Does Patrick Moore know that it took around 498 million years after his 500 million years ago for our first Hominidae ancestors to appear?

Does Patrick Moore know that modern humans first appeared around 499.8 million years after his 500 million years ago?

Does Patrick Moore know that if CO2 were to reach the levels today that it was when the sun was much fainter and the earth was much younger, we'd all become extinct? Does he care? Or is he more interested in selling his science denial book?

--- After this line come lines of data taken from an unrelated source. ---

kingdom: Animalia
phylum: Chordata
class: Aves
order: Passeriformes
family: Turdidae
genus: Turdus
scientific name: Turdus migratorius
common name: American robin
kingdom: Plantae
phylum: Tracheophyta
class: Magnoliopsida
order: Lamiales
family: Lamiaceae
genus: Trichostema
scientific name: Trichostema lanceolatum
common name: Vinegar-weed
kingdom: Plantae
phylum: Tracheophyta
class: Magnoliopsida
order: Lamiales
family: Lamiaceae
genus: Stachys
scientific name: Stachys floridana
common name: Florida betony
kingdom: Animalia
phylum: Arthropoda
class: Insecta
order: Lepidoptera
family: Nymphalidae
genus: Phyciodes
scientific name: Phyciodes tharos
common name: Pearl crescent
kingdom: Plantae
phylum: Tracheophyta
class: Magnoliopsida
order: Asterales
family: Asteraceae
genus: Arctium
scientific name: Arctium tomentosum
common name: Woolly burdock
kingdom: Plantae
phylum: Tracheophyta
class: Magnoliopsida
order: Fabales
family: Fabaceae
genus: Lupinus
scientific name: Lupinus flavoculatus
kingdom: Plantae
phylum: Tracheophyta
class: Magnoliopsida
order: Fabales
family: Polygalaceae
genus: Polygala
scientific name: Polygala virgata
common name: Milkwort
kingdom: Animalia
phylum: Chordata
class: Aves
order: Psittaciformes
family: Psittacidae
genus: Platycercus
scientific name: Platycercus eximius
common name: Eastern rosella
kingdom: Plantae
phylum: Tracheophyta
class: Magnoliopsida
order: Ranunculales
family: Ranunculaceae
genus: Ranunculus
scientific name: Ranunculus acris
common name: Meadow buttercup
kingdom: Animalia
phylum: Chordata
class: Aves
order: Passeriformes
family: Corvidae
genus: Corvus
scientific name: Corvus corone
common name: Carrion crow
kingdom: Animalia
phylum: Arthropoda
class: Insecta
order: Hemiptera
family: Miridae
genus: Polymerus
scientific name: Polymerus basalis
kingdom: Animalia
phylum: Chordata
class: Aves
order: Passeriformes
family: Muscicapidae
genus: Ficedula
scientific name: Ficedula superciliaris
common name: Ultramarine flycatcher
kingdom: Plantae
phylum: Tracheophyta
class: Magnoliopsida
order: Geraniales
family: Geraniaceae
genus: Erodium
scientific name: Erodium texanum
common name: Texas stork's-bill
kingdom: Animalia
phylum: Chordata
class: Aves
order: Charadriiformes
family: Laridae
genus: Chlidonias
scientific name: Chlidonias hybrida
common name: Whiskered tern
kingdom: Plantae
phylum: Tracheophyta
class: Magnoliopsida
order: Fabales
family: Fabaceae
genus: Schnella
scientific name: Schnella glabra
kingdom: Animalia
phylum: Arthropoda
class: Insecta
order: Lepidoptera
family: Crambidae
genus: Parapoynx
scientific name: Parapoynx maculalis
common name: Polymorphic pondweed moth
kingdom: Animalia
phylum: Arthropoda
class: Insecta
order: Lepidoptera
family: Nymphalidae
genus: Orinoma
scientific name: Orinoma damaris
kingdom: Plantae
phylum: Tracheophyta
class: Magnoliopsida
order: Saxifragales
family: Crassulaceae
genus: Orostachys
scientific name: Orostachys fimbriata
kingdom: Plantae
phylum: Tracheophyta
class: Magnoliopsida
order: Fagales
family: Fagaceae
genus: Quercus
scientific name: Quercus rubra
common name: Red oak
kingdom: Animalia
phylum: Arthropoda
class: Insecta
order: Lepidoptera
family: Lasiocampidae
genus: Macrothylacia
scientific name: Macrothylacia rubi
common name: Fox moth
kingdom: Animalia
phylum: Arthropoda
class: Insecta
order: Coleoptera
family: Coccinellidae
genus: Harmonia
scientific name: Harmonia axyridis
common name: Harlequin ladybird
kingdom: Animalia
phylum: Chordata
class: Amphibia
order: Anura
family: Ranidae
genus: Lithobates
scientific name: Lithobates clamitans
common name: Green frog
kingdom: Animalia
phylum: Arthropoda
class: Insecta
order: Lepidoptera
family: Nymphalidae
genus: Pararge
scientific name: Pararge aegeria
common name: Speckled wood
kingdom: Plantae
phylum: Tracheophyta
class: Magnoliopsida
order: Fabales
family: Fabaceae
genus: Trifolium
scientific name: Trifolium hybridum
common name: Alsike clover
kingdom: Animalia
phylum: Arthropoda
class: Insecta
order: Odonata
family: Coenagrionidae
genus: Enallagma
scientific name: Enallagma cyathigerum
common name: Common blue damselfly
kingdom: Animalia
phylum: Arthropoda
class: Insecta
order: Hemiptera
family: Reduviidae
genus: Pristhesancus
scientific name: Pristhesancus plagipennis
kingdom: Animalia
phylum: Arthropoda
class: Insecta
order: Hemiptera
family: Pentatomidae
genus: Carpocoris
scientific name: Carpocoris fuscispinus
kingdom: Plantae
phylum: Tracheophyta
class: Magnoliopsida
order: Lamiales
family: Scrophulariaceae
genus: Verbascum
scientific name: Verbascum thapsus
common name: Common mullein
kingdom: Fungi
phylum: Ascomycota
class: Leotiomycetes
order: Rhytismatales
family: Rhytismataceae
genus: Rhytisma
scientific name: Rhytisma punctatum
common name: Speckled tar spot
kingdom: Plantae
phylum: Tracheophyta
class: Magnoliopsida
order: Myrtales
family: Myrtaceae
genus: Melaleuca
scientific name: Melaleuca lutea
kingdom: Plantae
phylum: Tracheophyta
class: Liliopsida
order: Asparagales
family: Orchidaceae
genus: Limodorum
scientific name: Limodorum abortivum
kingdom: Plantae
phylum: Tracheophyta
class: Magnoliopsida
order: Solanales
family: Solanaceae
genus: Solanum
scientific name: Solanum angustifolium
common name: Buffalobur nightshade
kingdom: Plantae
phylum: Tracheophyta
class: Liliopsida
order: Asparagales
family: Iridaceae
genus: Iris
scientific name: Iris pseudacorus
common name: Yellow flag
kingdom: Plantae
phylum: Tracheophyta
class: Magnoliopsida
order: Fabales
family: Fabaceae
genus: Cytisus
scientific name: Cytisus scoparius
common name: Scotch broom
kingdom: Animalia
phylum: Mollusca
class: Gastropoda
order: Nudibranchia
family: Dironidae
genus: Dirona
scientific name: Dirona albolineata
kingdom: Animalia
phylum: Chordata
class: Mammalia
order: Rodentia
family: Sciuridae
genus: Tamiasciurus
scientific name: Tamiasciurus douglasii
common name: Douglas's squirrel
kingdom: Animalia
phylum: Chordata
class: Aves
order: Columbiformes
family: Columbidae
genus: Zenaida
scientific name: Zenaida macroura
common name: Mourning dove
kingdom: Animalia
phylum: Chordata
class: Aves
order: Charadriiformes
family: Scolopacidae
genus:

Patrick Moore has told some US committee that he's written a science denying book.  Well, woopy doo.  Science denying books are plentiful but you won't learn anything about the natural world from them.  All you will learn is how some humans delude themselves.  How they'll rattle off a series of denier memes like CO2 is plant food, a warmer world is a better world, we're heading for an ice age, CO2 doesn't warm the world, warming is good for you etc etc.

What I can't understand is why Anthony Watts would make such a silly, empty denier speech a "sticky".  It's not even ground-breaking denial.  It's old, tired and worn out denial.


The equivalent of a Young Earth Creationist


Nor can I understand what makes a US government committee interested in denier rants from someone just because he got on a boat with some Greenpeace activists thirty years ago and decided that life wasn't for him.  He's not a climate scientist, that's obvious.  He's not even the sort of science denier the WUWT claim to be.  (WUWT-ers have been scrambling this week claiming they accept the greenhouse effect and AGW, they just reckon it's all stopped happening all of a sudden for no reason.)  Patrick Moore isn't one of those deniers, he's a greenhouse effect denier. The equivalent of the young earth creationists.


Pygmalion fail


If you want to read what Patrick Moore said, the WUWT archive is here.  It's not interesting. It's not eloquent. It's not got anything new.  It's not sophisticated.

It made me think of My Fair Lady.  As if Fred Singer spent a few weeks with Patrick Moore and tried to teach him some basic denier memes.  But Patrick Moore wasn't as astute as Eliza.  He couldn't be mistaken for anything but another ignorant puppet who's been trained in denial, and not very well trained at that.

When it came to his big occasion, all Patrick Moore could remember was that CO2 has been higher in the past and CO2 is plant food therefore we can keep burning coal.

Anthony Watts is worshipping a caricature, a statue of a denier and not even one of his creation.